The book, which is envisioned as a response to James Baldwin’s 1963 groundbreaking “The Fire Next Time,” has been hailed as “an absolutely indispensable anthology” by Booklist, and widely praised for its framing of the violent racism that still grips the United States.
“‘The Fire This Time’ deals with both historical and contemporary issues of racism — the way that she organized the collection to look to the past, the present, and the future — spoke to the goals of the committee,” said Jacoby. “I am incredibly excited to see how our community of students, faculty and staff use this text as a jumping off point for collective reflection and action.”
Author Jesmyn Ward will appear at Mount Holyoke College at a community event in the fall to discuss the book and its themes.
Ward received her MFA from the University of Michigan and is currently a professor of creative writing at Tulane University. She is the author of the novels “Where the Line Bleeds” and “Salvage the Bones,” which won the 2011 National Book Award, and “Sing, Unburied, Sing,” which won the 2017 National Book Award.
* * * * *
◆ Exercise requirements
In the passage about "The Fire This Time," which James Baldwin book is the anthology envisioned as a response to?
* * * * *
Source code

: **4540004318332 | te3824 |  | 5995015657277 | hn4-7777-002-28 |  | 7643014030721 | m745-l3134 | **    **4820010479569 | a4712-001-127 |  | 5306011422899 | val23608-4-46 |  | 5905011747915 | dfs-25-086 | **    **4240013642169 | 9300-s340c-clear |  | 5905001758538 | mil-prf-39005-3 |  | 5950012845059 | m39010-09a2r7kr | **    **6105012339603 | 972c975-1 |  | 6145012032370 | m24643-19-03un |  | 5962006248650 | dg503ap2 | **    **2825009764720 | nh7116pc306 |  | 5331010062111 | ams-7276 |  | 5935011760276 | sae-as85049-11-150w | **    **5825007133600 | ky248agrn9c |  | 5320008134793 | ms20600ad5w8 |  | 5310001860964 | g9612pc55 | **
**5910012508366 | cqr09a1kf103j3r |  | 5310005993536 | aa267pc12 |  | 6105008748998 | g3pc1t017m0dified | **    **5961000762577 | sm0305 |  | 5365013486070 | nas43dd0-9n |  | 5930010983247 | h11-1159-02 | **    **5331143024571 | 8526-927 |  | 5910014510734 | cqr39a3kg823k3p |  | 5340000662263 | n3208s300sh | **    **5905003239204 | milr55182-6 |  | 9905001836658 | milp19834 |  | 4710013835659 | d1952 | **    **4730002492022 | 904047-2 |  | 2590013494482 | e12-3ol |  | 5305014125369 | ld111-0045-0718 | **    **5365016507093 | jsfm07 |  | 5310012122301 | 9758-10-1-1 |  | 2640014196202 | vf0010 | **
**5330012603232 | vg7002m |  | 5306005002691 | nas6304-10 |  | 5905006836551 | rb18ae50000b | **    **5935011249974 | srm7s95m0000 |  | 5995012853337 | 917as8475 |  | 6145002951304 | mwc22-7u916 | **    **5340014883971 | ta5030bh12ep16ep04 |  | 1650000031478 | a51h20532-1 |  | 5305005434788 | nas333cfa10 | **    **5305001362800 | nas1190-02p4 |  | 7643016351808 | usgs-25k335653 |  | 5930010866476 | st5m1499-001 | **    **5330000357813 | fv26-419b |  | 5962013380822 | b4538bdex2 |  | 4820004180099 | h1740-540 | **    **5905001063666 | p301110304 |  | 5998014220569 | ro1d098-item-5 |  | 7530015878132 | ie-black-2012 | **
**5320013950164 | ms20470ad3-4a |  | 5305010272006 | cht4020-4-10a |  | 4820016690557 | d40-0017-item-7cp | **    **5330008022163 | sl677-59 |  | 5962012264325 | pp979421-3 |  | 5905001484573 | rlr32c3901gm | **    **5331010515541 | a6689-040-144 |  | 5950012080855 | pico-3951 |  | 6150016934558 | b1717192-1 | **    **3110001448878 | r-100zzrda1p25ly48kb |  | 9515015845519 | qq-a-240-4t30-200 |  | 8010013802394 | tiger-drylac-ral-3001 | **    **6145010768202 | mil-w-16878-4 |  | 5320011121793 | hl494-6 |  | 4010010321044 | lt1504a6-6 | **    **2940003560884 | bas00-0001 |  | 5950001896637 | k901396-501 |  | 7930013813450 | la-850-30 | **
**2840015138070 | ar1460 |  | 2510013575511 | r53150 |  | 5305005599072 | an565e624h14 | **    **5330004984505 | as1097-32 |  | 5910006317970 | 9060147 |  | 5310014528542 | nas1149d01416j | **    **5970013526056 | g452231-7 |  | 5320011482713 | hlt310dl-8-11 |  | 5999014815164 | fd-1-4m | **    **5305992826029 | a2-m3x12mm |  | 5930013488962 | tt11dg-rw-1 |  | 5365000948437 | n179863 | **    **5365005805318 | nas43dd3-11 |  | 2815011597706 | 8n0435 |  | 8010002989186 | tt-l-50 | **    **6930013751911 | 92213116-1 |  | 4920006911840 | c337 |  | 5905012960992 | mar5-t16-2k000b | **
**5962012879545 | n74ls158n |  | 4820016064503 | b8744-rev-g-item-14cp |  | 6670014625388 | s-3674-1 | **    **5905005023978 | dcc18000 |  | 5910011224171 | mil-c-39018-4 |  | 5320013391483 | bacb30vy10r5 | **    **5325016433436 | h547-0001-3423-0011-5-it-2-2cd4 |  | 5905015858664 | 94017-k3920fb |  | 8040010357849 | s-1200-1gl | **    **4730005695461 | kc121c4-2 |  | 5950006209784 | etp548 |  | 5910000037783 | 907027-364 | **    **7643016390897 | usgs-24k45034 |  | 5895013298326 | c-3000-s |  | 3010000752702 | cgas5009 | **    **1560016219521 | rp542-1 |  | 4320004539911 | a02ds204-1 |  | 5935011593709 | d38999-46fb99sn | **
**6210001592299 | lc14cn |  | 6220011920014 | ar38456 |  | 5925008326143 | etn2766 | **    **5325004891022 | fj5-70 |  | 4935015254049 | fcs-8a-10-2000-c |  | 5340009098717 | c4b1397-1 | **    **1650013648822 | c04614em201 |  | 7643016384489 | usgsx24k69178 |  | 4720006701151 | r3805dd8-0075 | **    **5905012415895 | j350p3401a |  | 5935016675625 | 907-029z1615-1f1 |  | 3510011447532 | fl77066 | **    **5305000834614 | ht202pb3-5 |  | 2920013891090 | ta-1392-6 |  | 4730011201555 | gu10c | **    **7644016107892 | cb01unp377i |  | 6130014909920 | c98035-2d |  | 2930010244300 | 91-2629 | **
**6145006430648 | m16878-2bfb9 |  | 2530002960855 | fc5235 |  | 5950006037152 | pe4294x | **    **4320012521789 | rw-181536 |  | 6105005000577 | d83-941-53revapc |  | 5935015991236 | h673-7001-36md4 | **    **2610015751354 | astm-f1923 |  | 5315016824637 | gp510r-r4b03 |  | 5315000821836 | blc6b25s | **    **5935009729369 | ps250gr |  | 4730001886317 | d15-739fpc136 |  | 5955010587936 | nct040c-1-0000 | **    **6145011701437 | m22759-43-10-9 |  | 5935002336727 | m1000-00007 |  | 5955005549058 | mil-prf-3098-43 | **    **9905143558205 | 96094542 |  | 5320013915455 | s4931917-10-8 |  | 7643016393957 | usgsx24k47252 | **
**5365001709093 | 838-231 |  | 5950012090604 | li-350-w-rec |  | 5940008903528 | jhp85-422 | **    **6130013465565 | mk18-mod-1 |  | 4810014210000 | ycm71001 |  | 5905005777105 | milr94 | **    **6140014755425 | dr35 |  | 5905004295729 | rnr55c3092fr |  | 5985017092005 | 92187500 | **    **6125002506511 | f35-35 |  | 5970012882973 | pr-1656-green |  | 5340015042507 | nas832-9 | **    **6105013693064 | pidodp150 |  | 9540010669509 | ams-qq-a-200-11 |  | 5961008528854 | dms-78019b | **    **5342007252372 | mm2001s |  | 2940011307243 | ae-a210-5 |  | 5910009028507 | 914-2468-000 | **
* * * * *
◆ The completed task
"The Fire Next Time," from 1963.